That’s the crucial phrase in the 14th Amendment which has migrants from everywhere dreaming of beating the immigration system.
As the administration pointed out on January 22, “ample historical evidence shows that the children of non-resident aliens are subject to foreign powers.” That, they insist, means anchor babies “are not subject to the jurisdiction of the United States and are not constitutionally entitled to birthright citizenship.”

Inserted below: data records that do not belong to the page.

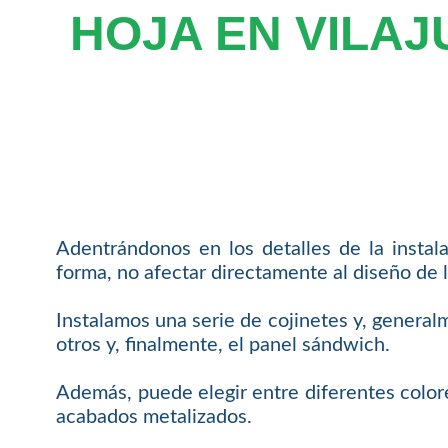
HOJA EN VILAJ
Adentrándonos en los detalles de la instal
forma, no afectar directamente al diseño de l
Instalamos una serie de cojinetes y, general
otros y, finalmente, el panel sándwich.
Además, puede elegir entre diferentes colore
acabados metalizados.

So what if SCOTUS said otherwise in 1898. Things have changed since then and it’s time for SCOTUS to take another look.

Wong Kim Ark
Democrats are of the opinion that the issue was settled once and for in in their favor back in 1898. That’s when the United States Supreme Court put the case of United States v. Wong Kim Ark under the constitutional microscope. On the surface, he seems to be your typical anchor baby. Wong was “born in San Francisco to parents who were both Chinese citizens.”

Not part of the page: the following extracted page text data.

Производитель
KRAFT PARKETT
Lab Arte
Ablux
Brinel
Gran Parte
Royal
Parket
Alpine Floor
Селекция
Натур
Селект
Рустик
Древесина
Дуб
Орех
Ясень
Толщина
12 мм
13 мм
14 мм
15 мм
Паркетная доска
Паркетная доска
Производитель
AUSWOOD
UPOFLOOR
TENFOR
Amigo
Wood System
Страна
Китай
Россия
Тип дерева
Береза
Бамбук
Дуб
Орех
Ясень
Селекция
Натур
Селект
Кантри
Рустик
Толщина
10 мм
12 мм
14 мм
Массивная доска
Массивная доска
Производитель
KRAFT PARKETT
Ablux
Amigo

“At age 21, he took a trip to China to visit his parents. When he returned to the United States, he was denied entry on the ground that he was not a U.S. citizen.” SCOTUS said otherwise, 6 to 2. The way the administration sees it, the dissent opinion left the door open for further consideration.
The whole key to the SCOTUS decision in 1898 was the phrase in the 14th Amendment, “subject to the jurisdiction thereof.” Parents who illegally sneak across the border in defiance of immigration laws, simply to drop a baby which gets automatic citizenship, doesn’t make the baby “subject” to American jurisdiction.

The administration argues that SCOTUS didn’t have the full picture to consider at that time. The minority opinion, drafted by Chief Justice Melville W. Fuller left the door open for Trump to kick in now.
The first thing Justice Fuller noted was the main intent of the amendment was to clarify that former slaves are bona fide American citizens. “The main object of the opening sentence of the Fourteenth Amendment was to settle the question, upon which there had been a difference of opinion throughout the country and in this court, as to the citizenship of free negroes.” The Trump administration relies on Fuller’s observation that to be “completely subject” to “the political jurisdiction of the United States is to be in no respect or degree subject to the political jurisdiction of any other government.”
He goes on to say the children of aliens “must necessarily remain themselves subject to the same sovereignty as their parents, and cannot, in the nature of things, be, any more than their parents, completely subject to the jurisdiction of such other country.” The question SCOTUS will need to revisit is whether a fetus smuggled into the country is subject to our jurisdiction or not. Trump and his administration says border jumping foreigners are dreaming if they think that’s true.